Overview (OPTIMAL BINNING command)
The OPTIMAL BINNING
procedure discretizes one or more scale variables (referred to henceforth
as binning input variables)
by distributing the values of each variable into bins. Bins can then
be used instead of the original data values of the binning input variables
for further analysis. OPTIMAL BINNING
is useful for reducing the number of distinct values in the given
binning input variables.
Options
Methods. The OPTIMAL BINNING
procedure
offers the following methods of discretizing binning input variables.
- Unsupervised binning via the equal frequency algorithm discretizes the binning input variables. A guide variable is not required.
- Supervised binning via the MDLP (Minimal Description Length Principle) algorithm discretizes the binning input variables without any preprocessing. It is suitable for datasets with a small number of cases. A guide variable is required.
Output. The OPTIMAL BINNING
procedure displays every
binning input variable’s end point set in pivot table output
and offers an option for suppressing this output. In addition, the
procedure can save new binned variables corresponding to the binning
input variables and can save a command syntax file with commands corresponding
to the binning rules.
Basic Specification
The basic specification is the OPTIMAL
BINNING
command and a VARIABLES
subcommand. VARIABLES
provides
the binning input variables and, if applicable, the guide variable.
- For unsupervised binning via the equal frequency algorithm, a guide variable is not required.
- For supervised binning via the MDLP algorithm and hybrid binning, a guide variable must be specified.
Syntax Rules
- When a supervised binning method is used, a guide
variable must be specified on the
VARIABLES
subcommand. - Subcommands may be specified only once.
- An error occurs if a variable or keyword is specified more than once within a subcommand.
- Parentheses, slashes, and equals signs shown in the syntax chart are required.

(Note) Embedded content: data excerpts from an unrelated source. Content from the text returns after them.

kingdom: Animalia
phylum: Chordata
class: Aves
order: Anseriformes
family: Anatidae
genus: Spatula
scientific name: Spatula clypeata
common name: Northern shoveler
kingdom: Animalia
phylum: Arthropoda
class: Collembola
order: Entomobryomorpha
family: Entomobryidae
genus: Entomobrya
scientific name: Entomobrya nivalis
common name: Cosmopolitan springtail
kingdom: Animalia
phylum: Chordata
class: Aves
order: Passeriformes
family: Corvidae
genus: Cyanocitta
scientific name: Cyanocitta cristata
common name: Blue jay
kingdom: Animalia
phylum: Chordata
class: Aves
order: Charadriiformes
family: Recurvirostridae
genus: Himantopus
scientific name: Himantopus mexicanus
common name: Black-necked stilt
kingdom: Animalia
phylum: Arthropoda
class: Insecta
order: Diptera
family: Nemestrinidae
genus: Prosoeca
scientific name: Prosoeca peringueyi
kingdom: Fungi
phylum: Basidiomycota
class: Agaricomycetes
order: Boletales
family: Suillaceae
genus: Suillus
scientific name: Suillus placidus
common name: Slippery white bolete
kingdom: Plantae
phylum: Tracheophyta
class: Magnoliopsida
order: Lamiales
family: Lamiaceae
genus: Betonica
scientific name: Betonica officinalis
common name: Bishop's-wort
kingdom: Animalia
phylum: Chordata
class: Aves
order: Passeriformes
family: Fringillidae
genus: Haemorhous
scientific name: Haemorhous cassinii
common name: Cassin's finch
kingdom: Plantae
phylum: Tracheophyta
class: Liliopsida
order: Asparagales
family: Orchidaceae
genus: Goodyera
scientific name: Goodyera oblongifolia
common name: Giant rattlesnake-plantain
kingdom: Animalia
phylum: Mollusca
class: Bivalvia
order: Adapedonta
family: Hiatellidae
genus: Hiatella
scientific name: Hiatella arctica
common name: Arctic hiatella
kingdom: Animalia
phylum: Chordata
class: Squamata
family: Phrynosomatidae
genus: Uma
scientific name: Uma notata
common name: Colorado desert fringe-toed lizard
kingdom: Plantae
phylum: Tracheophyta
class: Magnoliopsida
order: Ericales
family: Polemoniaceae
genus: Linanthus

- Empty subcommands are not honored.
- The command name, subcommand names, and keywords must be spelled in full.
Case Frequency
- If a
WEIGHT
variable is specified, then its values are used as frequency weights by theOPTIMAL BINNING
procedure. - Weight values are rounded to the nearest whole numbers before use. For example, 0.5 is rounded to 1, and 2.4 is rounded to 2.
- The
WEIGHT
variable may not be specified on any subcommand in theOPTIMAL BINNING
procedure. - Cases with missing weights or weights less than 0.5 are not used in the analyses.
Limitations
The number of distinct values in a guide variable should be less than or equal to 256, irrespective of the platform on which IBM® SPSS® Statistics is running. If the number is greater than 256, this results in an error.